I understand this marginally better than your first point, but I'm still mostly lost.

Quote from: Callan S. on October 13, 2006, 10:43:56 PM
Suppose they had pursued the voice. Could you write out a fake AP account of one way they could have unraveled the voice mystery? Write it so they pass every hurdle, but clearly note where failure could happen and its consequences (even if that's NPC's rating them C-). You know what I mean? Like 'Then Dark would have done this, then Masha would have done that and that would reveal the hidden shrine. But if they'd stayed in that room, guards would have caught up with them and hell broken loose'.

I would do this, but I'd rather have you sort me out on the first two bits first, otherwise my "Fake AP" would probably miss the point completely.
There is no true power with but one edge.

Penetrator - WIP, Cyberpunk/Sci-fi RPG

Callan S.

The first thing: The spirit wasn't after them, right? You said they decided that incorrectly. So pursuing it as if it existed, is essentially losing. Right? I'm talking losing like shooting a basket ball for the hoop but missing, losing.

The second thing: You, not the character, were grading the players (not the PC's) performance.
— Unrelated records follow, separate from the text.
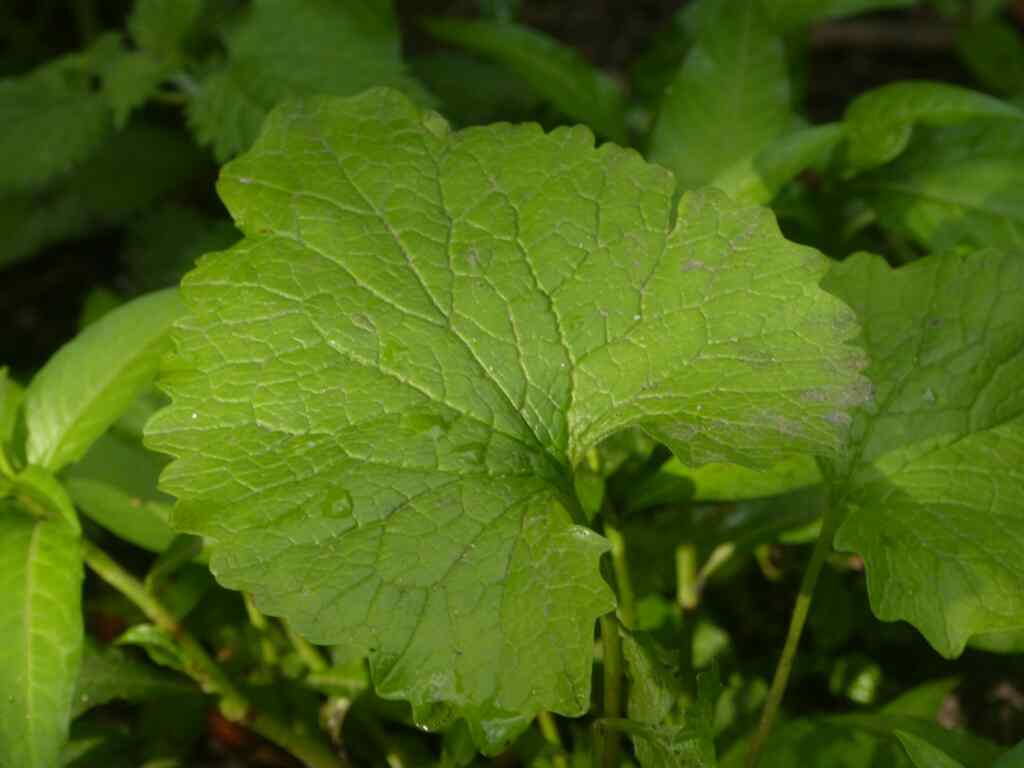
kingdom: Plantae
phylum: Tracheophyta
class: Magnoliopsida
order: Brassicales
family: Brassicaceae
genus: Alliaria
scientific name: Alliaria petiolata
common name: Garlic mustard
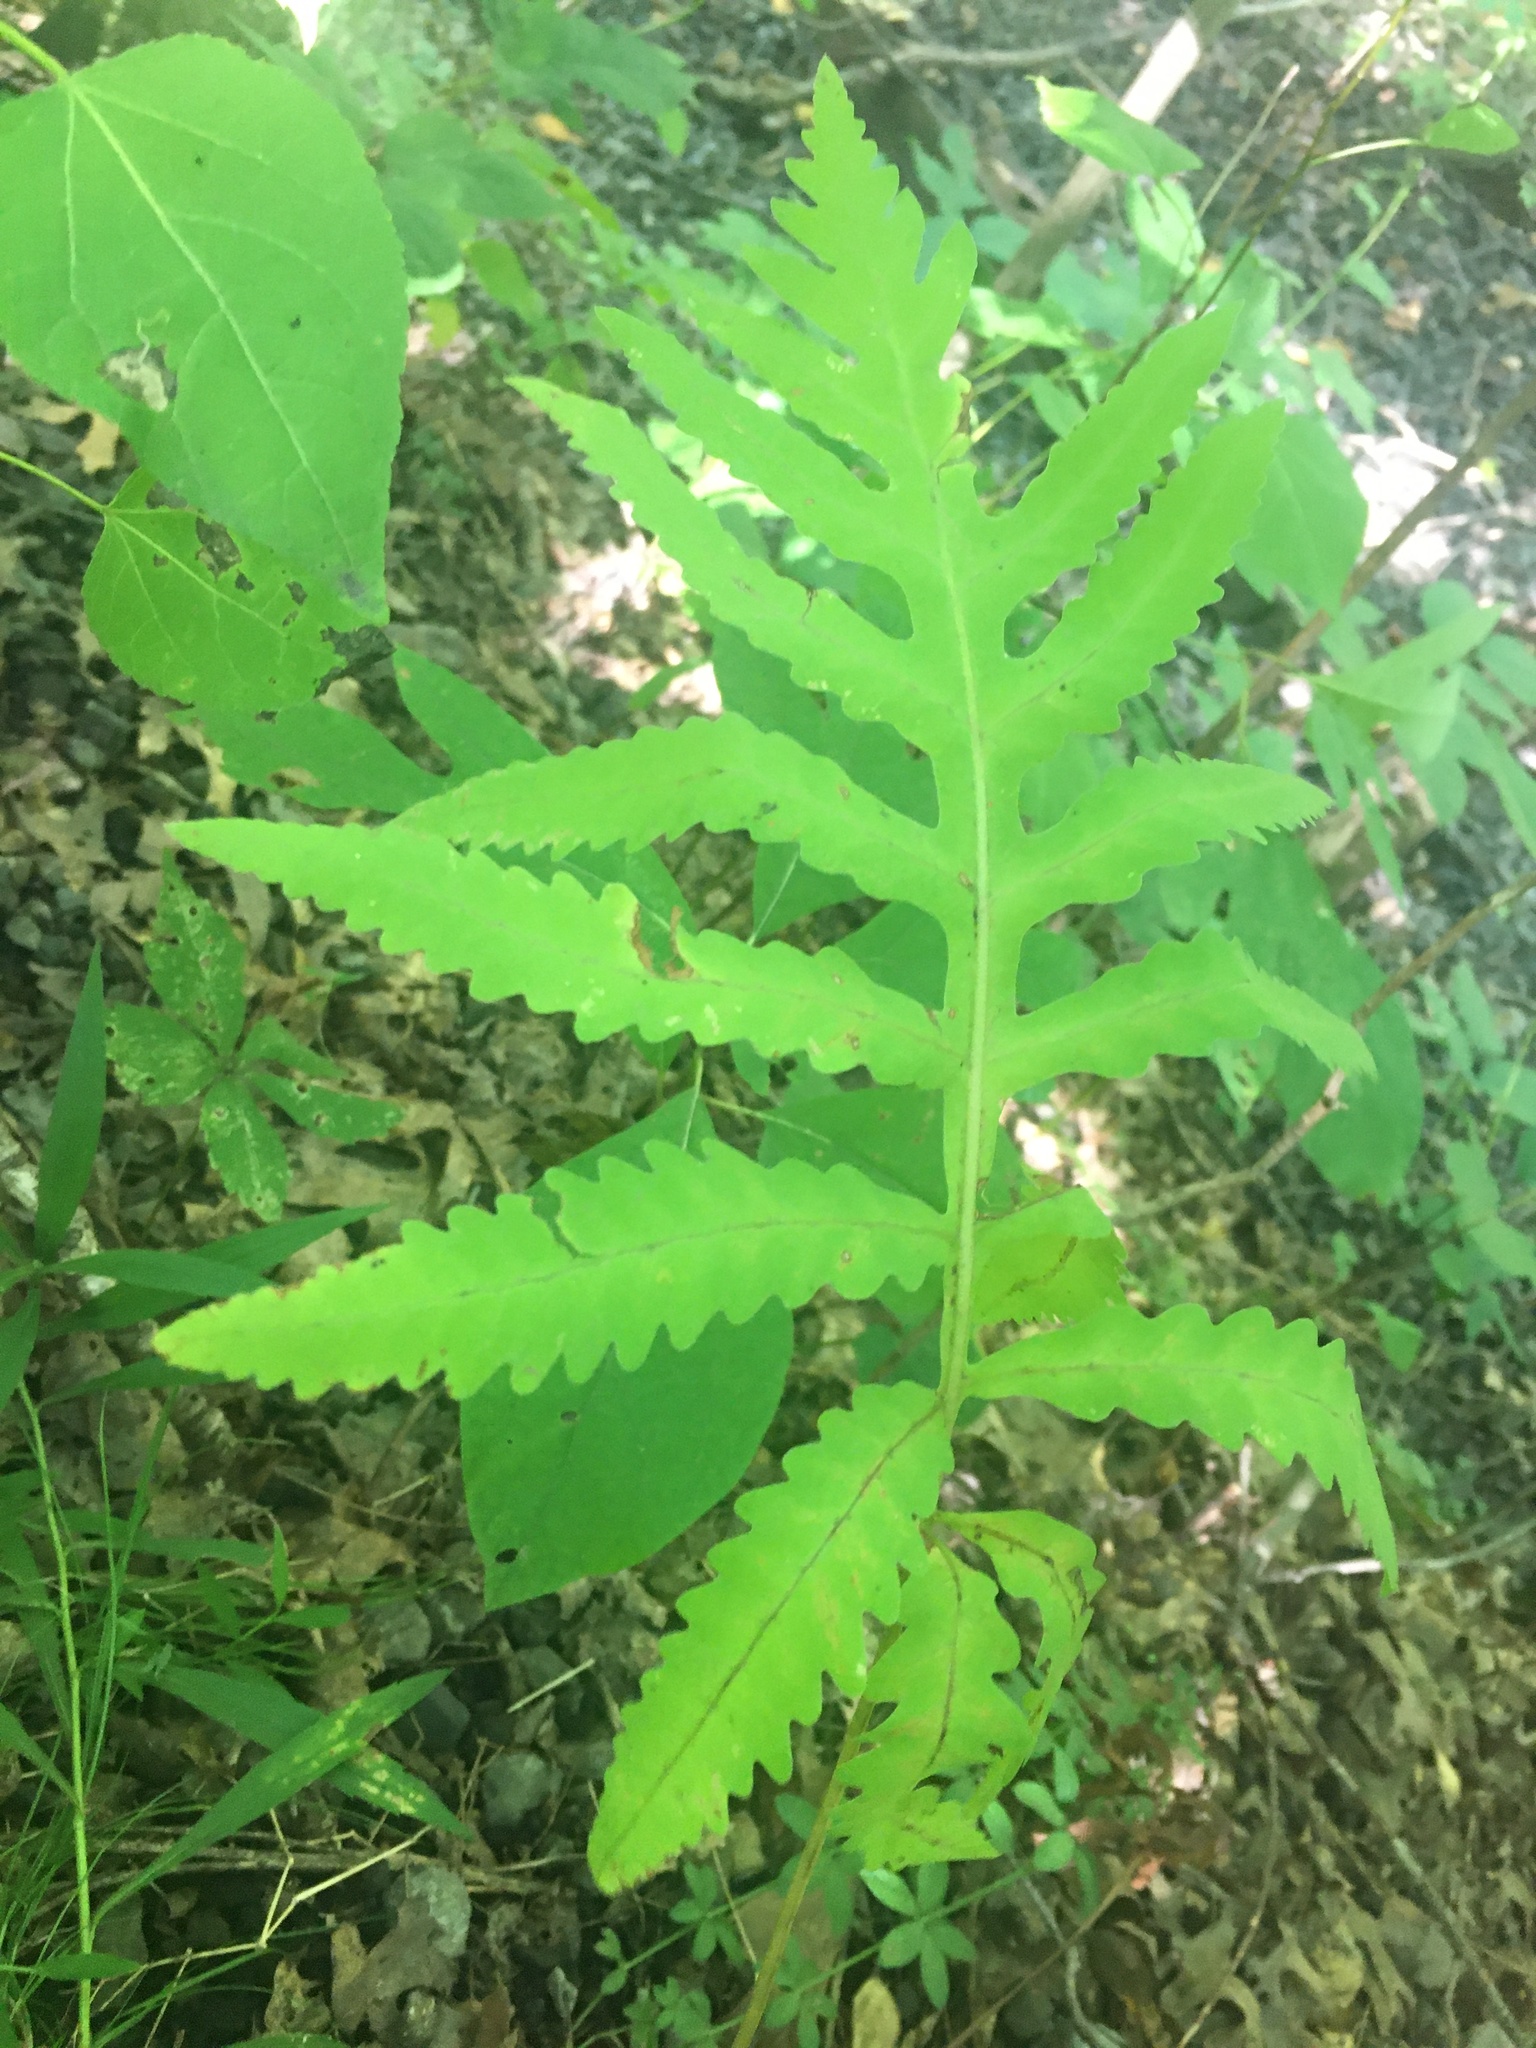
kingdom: Plantae
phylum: Tracheophyta
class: Polypodiopsida
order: Polypodiales
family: Onocleaceae
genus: Onoclea
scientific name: Onoclea sensibilis
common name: Sensitive fern
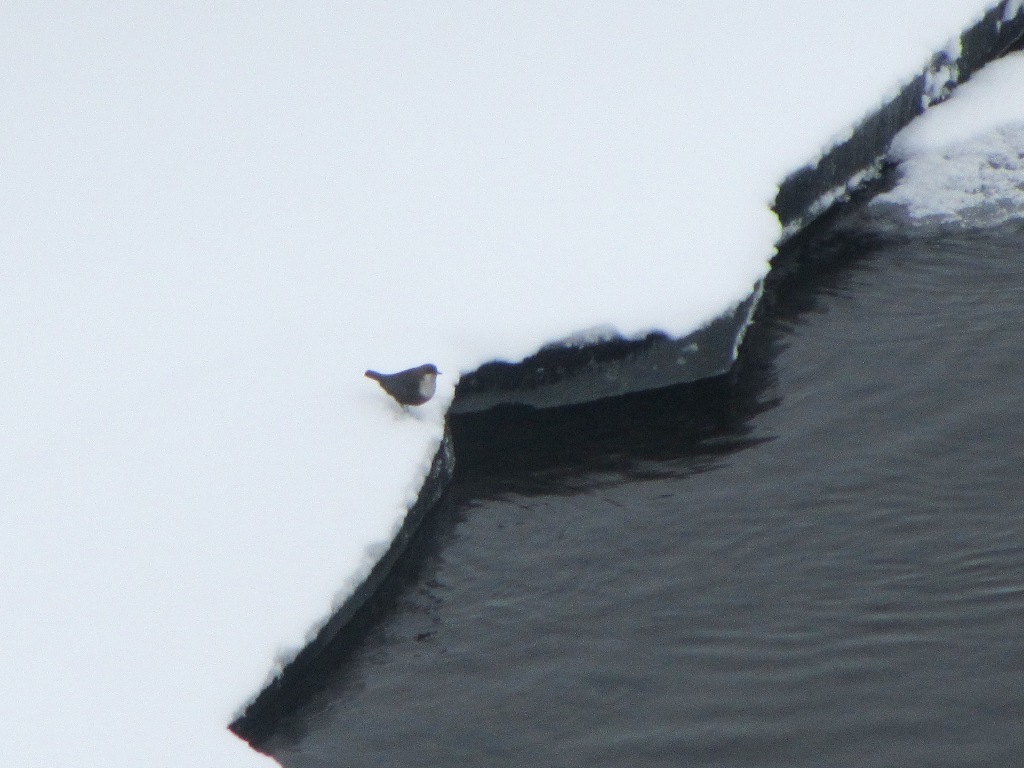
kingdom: Animalia
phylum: Chordata
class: Aves
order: Passeriformes
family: Cinclidae
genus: Cinclus
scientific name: Cinclus cinclus
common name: White-throated dipper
Sure, it was done in a PC to PC manner. But you were giving feedback on how good at gaming they were.

I'd like to have some feedback from other forgites, in case I really have been confusing. Cause I think I didn't complicate my basic point of 'players evaluate how good each other are at gaming'.

I'd also really like that fake AP (just a paragraph or a sentence or two will be fine). Remember, the AP should lead to them unraveling the mystery and note any hurdles where they could fail in that.